• SET TASKS:
a: Answer these questions from the interview:
(i) Which singer does DT add while noting that she is not a jazz singer?
(ii) Who organized the projects in which DT occasionally worked with Enrico Rava and Paolo Fresu?
(iii) Does DT listen more to instrumentalists or to vocalists for inspiration?
b: Reproduce the part of the interview starting with "DT: Oh yes!" and going on through "Let’s stop here….".

• PASSAGE:
— BEGIN —

DT: When I first approached the jazz repertoire and tradition, besides Ella Fitzgerald, I was also inspired by Carmen McRae, Jon Hendricks, Anita O’Day, Helen Merrill; later I knew and got inspired by some European vocalists like Urszula Dudziak, Lauren Newton, Norma Winstone. Lena Willemark, etc. Last but not least I would like to mention a great inspiration for me: Bobby McFerrin.
And I would like to add another singer. She is not a jazz singer but she is simply wonderful: Elis Regina.
AB: You mentioned Charlie Parker too. Any other instrumentalists?
DT: Oh yes! Many others! If I have to suggest some names from a long list, I would say Clifford Brown, Chet Baker, Miles Davis, Bill Evans or from a younger generation Michael Brecker, Mike Stern, John Taylor, Kenny Wheeler, Pat Metheny but I should mention a lot of other musicians, since I listen more to instrumentalists than vocalists to get inspiration. Let’s stop here….
AB: You’ve worked with so many of Italy’s great jazz musicians- (bassists) Paolo Damiani and Roberto Bonati, (trumpeters) Enrico Rava and Paolo Fresu… What has that been like?
DT: Enrico Rava and Paolo Fresu- I worked occasionally with both of them in projects organised by Paolo Damiani. With Paolo and Roberto Bonati the collaboration came about because they are composers who like to include a voice in their projects and bands. In particular, they like my attitude to singing- the voice is like an instrument along with the other instruments, as well as being used more traditionally. Both Paolo and Roberto really emphasize the instrumental role of the voice in their compositions.

— END —

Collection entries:
— BEGIN —

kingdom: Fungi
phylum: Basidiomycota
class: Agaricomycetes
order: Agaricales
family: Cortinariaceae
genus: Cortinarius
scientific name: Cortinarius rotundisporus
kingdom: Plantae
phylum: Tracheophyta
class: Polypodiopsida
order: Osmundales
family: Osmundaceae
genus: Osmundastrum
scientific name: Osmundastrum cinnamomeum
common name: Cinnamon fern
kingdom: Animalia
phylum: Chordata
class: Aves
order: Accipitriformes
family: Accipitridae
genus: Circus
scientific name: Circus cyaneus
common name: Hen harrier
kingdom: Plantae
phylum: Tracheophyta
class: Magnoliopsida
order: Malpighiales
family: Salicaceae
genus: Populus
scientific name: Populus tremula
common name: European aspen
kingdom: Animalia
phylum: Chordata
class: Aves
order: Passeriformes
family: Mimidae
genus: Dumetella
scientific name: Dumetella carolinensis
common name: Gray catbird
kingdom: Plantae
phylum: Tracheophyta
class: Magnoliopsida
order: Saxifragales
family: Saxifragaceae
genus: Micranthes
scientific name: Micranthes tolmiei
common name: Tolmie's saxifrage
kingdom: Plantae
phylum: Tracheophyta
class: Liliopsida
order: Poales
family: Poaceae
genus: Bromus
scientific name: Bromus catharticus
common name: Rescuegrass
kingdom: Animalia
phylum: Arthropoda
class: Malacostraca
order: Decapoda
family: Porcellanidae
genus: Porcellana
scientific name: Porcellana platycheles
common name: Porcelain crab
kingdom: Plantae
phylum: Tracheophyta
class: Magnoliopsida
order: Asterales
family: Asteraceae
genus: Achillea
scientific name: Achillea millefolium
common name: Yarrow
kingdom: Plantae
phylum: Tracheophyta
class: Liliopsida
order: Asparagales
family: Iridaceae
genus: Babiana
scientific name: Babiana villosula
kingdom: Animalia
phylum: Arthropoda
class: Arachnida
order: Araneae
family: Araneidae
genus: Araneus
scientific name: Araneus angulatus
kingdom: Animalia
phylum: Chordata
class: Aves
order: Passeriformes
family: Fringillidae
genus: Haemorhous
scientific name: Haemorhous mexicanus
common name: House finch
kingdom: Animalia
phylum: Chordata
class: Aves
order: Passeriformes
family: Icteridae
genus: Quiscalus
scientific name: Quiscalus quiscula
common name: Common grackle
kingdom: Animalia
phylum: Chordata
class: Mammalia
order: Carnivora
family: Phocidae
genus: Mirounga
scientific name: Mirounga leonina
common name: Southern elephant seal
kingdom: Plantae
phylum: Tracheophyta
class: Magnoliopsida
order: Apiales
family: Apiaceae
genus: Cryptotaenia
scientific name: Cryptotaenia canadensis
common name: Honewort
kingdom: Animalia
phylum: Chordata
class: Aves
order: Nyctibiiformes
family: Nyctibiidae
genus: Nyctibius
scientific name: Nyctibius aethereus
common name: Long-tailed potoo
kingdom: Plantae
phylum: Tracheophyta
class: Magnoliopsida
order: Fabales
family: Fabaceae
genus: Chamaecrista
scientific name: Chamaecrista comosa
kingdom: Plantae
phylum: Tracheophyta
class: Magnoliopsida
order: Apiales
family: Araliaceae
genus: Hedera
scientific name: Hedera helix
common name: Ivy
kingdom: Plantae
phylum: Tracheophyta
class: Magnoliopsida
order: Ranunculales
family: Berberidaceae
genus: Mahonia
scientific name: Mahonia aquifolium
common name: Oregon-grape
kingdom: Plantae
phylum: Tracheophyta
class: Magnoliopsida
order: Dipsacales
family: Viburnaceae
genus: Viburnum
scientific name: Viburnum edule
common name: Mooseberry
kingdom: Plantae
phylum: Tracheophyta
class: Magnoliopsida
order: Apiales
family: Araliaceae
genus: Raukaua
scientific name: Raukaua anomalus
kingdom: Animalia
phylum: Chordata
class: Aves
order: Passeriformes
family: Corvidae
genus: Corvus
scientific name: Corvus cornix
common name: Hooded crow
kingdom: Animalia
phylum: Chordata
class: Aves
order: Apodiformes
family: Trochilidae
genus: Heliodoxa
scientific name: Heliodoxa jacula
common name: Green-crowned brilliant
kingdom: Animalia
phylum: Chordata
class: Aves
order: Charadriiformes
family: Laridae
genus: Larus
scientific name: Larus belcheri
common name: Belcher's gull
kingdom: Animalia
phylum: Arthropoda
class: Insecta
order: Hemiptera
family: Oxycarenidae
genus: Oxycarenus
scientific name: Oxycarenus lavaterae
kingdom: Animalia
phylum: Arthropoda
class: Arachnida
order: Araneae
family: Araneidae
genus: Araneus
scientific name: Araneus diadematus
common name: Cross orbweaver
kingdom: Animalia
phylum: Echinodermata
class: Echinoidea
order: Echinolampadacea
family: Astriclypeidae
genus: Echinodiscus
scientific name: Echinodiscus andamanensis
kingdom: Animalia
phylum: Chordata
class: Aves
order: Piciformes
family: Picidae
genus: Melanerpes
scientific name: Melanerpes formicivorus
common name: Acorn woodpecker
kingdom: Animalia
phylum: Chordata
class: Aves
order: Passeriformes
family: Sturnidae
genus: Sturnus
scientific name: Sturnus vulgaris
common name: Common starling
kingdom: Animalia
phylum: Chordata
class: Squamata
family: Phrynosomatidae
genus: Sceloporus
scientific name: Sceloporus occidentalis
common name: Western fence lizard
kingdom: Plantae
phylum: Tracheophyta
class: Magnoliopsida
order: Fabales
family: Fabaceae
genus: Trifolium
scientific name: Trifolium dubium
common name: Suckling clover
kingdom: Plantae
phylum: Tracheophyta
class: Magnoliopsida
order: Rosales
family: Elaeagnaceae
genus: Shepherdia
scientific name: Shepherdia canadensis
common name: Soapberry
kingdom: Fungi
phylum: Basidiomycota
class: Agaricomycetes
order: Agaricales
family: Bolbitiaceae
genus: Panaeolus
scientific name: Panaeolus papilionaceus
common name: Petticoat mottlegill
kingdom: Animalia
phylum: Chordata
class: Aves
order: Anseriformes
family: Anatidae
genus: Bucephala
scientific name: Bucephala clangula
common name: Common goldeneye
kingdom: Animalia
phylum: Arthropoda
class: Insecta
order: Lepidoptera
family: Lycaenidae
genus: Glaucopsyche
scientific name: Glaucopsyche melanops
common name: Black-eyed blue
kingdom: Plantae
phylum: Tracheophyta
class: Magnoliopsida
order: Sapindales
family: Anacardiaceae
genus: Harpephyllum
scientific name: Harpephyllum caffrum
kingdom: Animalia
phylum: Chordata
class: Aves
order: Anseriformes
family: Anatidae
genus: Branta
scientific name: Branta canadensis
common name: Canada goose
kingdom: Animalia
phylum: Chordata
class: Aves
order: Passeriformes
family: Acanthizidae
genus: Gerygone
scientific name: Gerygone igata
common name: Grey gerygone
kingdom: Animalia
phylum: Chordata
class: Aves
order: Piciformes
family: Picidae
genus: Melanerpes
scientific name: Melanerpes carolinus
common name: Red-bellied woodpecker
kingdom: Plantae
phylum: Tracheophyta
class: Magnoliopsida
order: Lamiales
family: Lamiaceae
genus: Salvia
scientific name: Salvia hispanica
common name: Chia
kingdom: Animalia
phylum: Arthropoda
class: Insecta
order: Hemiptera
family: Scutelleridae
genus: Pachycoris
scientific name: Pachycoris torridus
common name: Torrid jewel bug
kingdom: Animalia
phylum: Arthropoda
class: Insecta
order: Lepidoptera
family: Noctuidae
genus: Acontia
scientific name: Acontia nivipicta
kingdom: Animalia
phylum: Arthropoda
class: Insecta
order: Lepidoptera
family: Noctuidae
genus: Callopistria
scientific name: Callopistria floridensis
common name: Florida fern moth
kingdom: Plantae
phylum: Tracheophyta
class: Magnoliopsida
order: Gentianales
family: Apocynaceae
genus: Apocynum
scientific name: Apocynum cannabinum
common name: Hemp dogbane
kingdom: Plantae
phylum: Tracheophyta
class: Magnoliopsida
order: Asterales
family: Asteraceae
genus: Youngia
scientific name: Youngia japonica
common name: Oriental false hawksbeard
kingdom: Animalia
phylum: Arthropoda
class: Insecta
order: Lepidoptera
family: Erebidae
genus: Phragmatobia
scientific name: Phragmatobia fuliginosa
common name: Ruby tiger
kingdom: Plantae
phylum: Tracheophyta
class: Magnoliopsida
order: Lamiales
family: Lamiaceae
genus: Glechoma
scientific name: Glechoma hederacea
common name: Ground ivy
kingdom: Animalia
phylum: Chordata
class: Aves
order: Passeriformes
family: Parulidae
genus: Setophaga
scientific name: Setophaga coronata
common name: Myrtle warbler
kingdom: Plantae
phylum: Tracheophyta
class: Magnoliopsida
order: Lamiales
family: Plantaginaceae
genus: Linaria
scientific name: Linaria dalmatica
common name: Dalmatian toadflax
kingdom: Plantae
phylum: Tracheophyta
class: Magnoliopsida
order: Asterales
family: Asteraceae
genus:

— END —

• SOLUTIONS TO THE EXERCISE:
a:
(i) Elis Regina
(ii) Paolo Damiani
(iii) Instrumentalists

b:
DT: Oh yes! Many others! If I have to suggest some names from a long list, I would say Clifford Brown, Chet Baker, Miles Davis, Bill Evans or from a younger generation Michael Brecker, Mike Stern, John Taylor, Kenny Wheeler, Pat Metheny but I should mention a lot of other musicians, since I listen more to instrumentalists than vocalists to get inspiration. Let’s stop here….